Le 183 sera remplacé par un tram

Avec 57 000 voyageurs par jour, la ligne 183 du réseau d'autobus est la deuxième par sa fréquentation, après le Trans-Val-de-Marne. Reliant la porte de Choisy à l'aéroport d'Orly, elle dessert Ivry, Vitry, Choisy-le-Roi et Orly. En dépit de l'aménagement d'un site propre entre Paris et Choisy-le-Roi et d'une exploitation soutenue par autobus articulés, la ligne n'assure pas des conditions de transport convenables : formation de trains de bus, surcharge, irrégularité...

A l'issue du conseil du 11 avril dernier, le STIF a donc entériné le principe de la conversion de cette ligne au tramway sur la partie Porte de Choisy - Orly ville. Longue de 10,3 km et comprenant 20 stations, la ligne devrait être mise en service en fin d'année 2020. Le trafic estimé étonne puisqu'il ne serait que de 70 000 à 80 000 voyageurs par jour. Nul doute que ce chiffre sera largement dépassé compte tenu des projets urbains en cours de réalisation le long de la ligne.

Le coût du projet d'infrastructures, au stade des études préliminaires, atteint 332 millions d'euros et celui du matériel roulant atteint 71,5 millions pour 22 rames de 45 m de long et probablement au gabarit de 2,40 m par analogie aux autres lignes de tramway de banlieue (abstraction faite de T5 et T6...)

La concertation préalable aura lieu au deuxième semestre, permettant d'engager la rédaction du schéma de principe en 2013 puis d'aller en enquête publique en 2014. Les travaux devraient débuter en 2016.
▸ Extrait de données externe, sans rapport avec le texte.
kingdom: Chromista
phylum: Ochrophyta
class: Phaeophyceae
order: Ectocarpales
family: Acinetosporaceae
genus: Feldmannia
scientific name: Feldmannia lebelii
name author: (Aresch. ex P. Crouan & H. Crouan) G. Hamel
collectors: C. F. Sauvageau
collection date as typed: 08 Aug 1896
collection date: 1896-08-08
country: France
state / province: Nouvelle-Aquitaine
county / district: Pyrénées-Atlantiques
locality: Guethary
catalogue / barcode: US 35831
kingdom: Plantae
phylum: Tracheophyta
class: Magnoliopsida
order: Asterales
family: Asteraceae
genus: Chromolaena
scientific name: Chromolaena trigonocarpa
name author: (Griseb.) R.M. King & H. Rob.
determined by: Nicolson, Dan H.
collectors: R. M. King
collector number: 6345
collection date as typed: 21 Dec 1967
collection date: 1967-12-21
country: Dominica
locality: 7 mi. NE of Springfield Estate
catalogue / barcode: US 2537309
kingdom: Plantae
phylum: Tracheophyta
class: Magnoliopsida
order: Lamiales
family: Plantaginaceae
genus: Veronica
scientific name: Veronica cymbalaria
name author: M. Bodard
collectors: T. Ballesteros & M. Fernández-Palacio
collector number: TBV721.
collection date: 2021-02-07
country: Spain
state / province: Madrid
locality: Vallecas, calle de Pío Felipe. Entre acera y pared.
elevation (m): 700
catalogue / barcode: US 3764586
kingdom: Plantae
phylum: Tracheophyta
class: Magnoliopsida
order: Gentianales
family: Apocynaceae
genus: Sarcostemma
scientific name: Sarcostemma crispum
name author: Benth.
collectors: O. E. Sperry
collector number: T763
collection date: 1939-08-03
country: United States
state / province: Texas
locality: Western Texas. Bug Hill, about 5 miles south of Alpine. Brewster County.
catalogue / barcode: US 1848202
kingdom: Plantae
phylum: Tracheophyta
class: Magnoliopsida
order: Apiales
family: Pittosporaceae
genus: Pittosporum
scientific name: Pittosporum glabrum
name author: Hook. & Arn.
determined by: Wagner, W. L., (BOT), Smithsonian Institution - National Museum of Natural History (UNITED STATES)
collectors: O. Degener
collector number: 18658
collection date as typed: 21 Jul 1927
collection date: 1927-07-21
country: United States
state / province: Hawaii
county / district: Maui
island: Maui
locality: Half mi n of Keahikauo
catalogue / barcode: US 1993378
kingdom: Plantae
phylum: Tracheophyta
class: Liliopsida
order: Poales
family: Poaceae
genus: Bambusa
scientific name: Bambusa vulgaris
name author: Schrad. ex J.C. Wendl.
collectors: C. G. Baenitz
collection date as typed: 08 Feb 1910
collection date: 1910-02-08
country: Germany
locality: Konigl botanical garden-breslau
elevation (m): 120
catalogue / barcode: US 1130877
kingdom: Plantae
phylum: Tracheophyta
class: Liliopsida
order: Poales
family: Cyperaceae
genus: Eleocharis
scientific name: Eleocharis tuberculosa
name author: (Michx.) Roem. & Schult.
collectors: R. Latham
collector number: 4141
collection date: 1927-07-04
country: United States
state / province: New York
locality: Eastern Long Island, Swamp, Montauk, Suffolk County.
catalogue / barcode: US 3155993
Alors que la ligne T7 desservira l'aéroport d'Orly, il serait dommage de ne pas envisager une connexion entre les deux lignes. Or le document soumis au vote du STIF écarte cette possibilité pour une raison pour le moins saugrenue : les deux lignes n'ayant pas des matériels de même longueur, il ne serait pas possible de les faire cohabiter.  Décidément, les projets de tramways parisiens aiment à se singulariser...

Par ailleurs, l'amorce de la nouvelle ligne de tramway serait située à la porte de Choisy, écartant l'idée d'un prolongement à la porte d'Italie voisine de 300 m, là aussi pour étonnants motifs : il faudrait franchir les voies du T3 et créer une nouvelle plateforme. Là encore, la notion de tronc commun a bien du mal à percoler dans les esprits parisiens : s'ils ne sont pas simples à établir en raison des fortes fréquences des lignes d'une part et de l'importance de la circulation, la section concernée est de longueur minimale. Si la différence de gabarit est un handicap, les deux lignes pourraient fort bien avoir des stations distinctes notamment à la porte d'Italie.

L'implantation envisagée de la station, perpendiculairement au T3, impliquerait des traversées piétonnes de l'avenue de la porte de Choisy, peu compatible avec la sécurité des usagers. L'emplacement logique de la station est évidemment parallèle à la station du T3.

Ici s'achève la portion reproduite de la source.